(Документ)
◆ ◆ ◆ ◆

Следовательно, субъект ради достижения произведения искусства будущего должен сделать следующий шаг: совершить переход от жизни к искусству, «ибо это стремление заключается в желании понять и принять бессознательное и непроизвольное в жизни»[14]. Музыка всегда молчит, «выражая» нулевую степень смысла, выражая бессознательное (мировую волю) в чистом виде. Также она репрезентирует «внутреннего» человека, душу, порыв сердца, чувственность субъекта. Но важно и то, что музыка несет с собой определенную структуру, которая выражается через ритм и гармонию. И если музыка, для Вагнера, представляет собой пассивное (женское) искусство, которое еще не способно к настоящей репрезентации, то следующий шаг, на который идет музыка благодаря ритму, – она становится телесной формой, то есть танцем. Музыка дает закон, приводящий тело в движенье. И несмотря на ее законодательное свойство, именно в танце музыка обретает материю, а значит и свойство явленной феноменальности, в которой субъект, находясь в естественной установке, всегда и пребывает. «Лишь благодаря ритму танец становится искусством»[15]. Следующее движение (Bewegung), которое осуществляется по принципу перехода бесконечного в конечное, бессознательного в сознательное, в котором снимается самопроизвольность (Unwillkur) и является необходимость, есть внедрение поэзии в это искусство. Именно она дает разум искусству, дает чувствам разумную форму. Но, выражая отдельные чувства и аффекты, она в первую очередь зависит от способностей музыки, так как только она имеет непосредственный доступ к ним. Они одновременно сдерживают и поддерживают друг друга. В поэзии, а истинная поэзия является исключительно народной, мысль обретает свою художественную завершенность. На ее почве возникает философия, а за ней и остальные науки. Но эта генеалогия возвращается к мысли Шеллинга: наука и философия только в той степени являются самими собой, когда они фундированы поэтическим (эстетическим) созерцанием. «Чем настойчивее в этих науках проявляется стремление к изображению познанного, тем больше они приближаются снова к поэзии»[16]. И именно поэзия, выраженная мифологическим языком народа, способна очертить границы музыки и танца, направляя их сознательно в русло народной религии, из которой они и произошли.

◆ ◆ ◆ ◆

(Предоставленные материалы)
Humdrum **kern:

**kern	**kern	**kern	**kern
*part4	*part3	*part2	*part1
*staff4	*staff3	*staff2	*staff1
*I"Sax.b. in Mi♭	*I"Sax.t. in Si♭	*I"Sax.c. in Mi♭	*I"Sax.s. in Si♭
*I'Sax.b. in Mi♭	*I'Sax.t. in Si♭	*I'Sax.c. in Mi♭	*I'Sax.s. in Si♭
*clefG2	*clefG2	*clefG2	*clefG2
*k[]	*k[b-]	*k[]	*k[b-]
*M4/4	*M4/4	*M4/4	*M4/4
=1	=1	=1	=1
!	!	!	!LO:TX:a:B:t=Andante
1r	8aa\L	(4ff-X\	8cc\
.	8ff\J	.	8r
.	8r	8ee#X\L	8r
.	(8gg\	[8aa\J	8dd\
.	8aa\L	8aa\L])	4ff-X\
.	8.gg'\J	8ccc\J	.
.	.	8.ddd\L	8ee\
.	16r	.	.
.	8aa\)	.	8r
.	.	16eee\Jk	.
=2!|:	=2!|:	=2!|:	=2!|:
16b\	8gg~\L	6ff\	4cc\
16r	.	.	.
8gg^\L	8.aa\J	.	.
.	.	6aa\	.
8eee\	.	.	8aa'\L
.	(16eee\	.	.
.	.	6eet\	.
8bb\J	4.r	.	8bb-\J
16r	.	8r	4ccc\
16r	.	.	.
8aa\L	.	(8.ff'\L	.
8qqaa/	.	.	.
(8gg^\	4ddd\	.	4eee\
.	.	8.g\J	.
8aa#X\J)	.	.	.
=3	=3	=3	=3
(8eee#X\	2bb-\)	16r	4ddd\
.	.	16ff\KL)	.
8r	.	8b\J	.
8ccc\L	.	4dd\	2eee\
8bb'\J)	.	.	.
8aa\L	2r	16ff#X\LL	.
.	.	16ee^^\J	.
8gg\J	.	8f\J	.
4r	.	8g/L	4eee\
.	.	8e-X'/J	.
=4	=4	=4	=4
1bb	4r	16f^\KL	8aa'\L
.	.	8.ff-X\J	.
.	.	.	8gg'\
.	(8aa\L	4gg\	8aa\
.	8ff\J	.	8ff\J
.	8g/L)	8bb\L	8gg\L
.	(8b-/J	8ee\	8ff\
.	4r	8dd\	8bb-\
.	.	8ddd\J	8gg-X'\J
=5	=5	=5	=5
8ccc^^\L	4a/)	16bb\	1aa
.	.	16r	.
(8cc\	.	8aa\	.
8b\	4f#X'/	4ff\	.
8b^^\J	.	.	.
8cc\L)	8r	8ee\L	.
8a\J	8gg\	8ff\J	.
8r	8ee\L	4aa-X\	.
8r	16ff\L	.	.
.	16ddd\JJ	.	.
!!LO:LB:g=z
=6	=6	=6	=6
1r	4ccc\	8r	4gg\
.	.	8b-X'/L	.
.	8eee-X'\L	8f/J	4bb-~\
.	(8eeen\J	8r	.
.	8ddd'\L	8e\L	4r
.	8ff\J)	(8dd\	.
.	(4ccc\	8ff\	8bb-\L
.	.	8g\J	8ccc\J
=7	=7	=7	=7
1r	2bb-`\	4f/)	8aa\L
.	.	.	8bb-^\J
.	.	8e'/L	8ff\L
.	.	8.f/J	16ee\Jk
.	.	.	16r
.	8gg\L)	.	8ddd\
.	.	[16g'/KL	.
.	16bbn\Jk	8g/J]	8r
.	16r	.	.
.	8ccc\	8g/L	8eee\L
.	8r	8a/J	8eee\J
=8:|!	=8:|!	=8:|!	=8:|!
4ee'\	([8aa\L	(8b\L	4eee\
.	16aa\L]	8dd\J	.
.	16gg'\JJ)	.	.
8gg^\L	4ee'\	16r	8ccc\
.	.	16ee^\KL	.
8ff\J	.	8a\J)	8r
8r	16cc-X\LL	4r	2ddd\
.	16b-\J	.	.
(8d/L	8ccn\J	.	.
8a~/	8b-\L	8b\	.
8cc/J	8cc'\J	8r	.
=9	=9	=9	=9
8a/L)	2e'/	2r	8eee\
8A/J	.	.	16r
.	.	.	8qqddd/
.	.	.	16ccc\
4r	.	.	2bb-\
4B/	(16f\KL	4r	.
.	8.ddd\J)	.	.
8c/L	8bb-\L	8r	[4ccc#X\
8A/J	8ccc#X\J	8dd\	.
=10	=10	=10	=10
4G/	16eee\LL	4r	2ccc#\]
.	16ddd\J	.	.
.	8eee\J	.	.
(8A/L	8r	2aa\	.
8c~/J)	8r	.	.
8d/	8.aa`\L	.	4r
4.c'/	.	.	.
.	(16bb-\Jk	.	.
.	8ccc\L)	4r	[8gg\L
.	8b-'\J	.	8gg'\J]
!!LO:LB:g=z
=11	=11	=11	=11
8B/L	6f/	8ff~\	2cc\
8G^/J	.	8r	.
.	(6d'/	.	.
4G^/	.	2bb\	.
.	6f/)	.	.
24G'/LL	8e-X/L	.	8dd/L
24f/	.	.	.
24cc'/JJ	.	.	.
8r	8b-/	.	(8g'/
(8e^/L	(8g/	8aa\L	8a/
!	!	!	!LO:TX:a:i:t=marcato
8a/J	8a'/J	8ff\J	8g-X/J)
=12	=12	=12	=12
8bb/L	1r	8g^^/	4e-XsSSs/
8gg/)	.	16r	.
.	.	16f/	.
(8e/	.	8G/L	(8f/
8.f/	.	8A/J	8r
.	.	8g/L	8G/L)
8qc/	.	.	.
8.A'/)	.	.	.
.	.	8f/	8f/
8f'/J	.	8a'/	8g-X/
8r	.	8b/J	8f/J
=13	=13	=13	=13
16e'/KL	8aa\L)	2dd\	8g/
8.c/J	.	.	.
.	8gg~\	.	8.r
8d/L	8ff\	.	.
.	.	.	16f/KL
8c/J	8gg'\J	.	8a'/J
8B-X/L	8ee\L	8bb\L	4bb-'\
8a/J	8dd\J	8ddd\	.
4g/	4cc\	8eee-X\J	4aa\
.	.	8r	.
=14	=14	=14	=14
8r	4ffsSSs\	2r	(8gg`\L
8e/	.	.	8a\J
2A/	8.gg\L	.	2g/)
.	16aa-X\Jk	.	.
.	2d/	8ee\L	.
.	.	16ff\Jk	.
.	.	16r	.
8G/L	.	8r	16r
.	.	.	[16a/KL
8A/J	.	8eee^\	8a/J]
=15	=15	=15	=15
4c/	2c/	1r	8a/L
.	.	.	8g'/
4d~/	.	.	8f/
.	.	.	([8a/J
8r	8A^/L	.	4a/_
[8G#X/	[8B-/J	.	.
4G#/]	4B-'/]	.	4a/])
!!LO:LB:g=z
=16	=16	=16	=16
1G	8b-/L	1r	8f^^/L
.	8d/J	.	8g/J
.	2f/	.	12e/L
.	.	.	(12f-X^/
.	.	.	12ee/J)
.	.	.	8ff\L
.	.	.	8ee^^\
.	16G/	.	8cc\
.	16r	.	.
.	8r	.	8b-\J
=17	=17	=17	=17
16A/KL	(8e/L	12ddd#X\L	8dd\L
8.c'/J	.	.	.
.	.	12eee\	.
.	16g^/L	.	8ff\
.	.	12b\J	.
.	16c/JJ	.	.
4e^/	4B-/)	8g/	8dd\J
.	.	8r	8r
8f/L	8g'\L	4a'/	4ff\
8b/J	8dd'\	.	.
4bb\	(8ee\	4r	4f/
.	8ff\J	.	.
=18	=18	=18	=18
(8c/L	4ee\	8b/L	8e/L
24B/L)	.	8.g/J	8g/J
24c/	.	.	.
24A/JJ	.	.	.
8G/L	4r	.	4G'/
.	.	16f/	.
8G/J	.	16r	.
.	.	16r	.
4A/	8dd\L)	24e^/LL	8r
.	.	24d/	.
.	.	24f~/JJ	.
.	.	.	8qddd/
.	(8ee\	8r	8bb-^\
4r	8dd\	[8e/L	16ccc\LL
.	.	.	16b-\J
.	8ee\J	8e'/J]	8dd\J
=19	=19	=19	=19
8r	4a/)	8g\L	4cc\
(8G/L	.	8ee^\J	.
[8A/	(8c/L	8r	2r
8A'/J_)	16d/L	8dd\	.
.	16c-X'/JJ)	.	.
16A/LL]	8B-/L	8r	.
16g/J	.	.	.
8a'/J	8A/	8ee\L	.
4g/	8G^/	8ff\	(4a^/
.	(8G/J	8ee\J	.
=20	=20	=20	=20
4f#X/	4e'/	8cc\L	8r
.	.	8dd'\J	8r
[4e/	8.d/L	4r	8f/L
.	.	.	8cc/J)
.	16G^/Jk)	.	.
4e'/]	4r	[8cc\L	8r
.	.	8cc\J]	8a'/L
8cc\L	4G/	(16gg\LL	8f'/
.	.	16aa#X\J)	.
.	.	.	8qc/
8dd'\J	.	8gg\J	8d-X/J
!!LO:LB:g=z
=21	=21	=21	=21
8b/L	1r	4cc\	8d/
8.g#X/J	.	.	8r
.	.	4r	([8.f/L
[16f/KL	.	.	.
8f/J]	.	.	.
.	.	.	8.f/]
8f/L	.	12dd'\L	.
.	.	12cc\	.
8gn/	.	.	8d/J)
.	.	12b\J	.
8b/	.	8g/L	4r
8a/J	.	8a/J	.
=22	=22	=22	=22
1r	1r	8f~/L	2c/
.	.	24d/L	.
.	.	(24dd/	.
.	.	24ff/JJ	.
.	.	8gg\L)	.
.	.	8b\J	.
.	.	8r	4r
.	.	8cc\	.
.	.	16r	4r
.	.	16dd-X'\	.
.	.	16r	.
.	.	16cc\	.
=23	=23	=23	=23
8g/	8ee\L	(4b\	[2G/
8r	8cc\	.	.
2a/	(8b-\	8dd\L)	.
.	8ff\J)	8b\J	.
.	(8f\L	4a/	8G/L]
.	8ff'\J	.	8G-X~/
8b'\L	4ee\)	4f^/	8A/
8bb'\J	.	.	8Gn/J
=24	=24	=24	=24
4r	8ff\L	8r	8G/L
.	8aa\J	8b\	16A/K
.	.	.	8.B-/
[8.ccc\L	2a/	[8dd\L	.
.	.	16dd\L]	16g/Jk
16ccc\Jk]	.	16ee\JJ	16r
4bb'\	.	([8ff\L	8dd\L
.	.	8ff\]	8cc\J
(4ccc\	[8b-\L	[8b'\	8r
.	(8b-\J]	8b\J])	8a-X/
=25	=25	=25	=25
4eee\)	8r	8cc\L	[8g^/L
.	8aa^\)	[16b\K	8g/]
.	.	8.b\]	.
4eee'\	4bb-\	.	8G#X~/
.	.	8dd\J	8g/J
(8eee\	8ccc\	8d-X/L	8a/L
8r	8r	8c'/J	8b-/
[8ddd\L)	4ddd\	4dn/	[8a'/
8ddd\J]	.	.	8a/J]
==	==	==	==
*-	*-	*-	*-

◆ ◆ ◆ ◆

(Ваша задача) Благодаря чему, согласно приведенной в документе цитате, танец становится искусством?

(Результат) Благодаря ритму.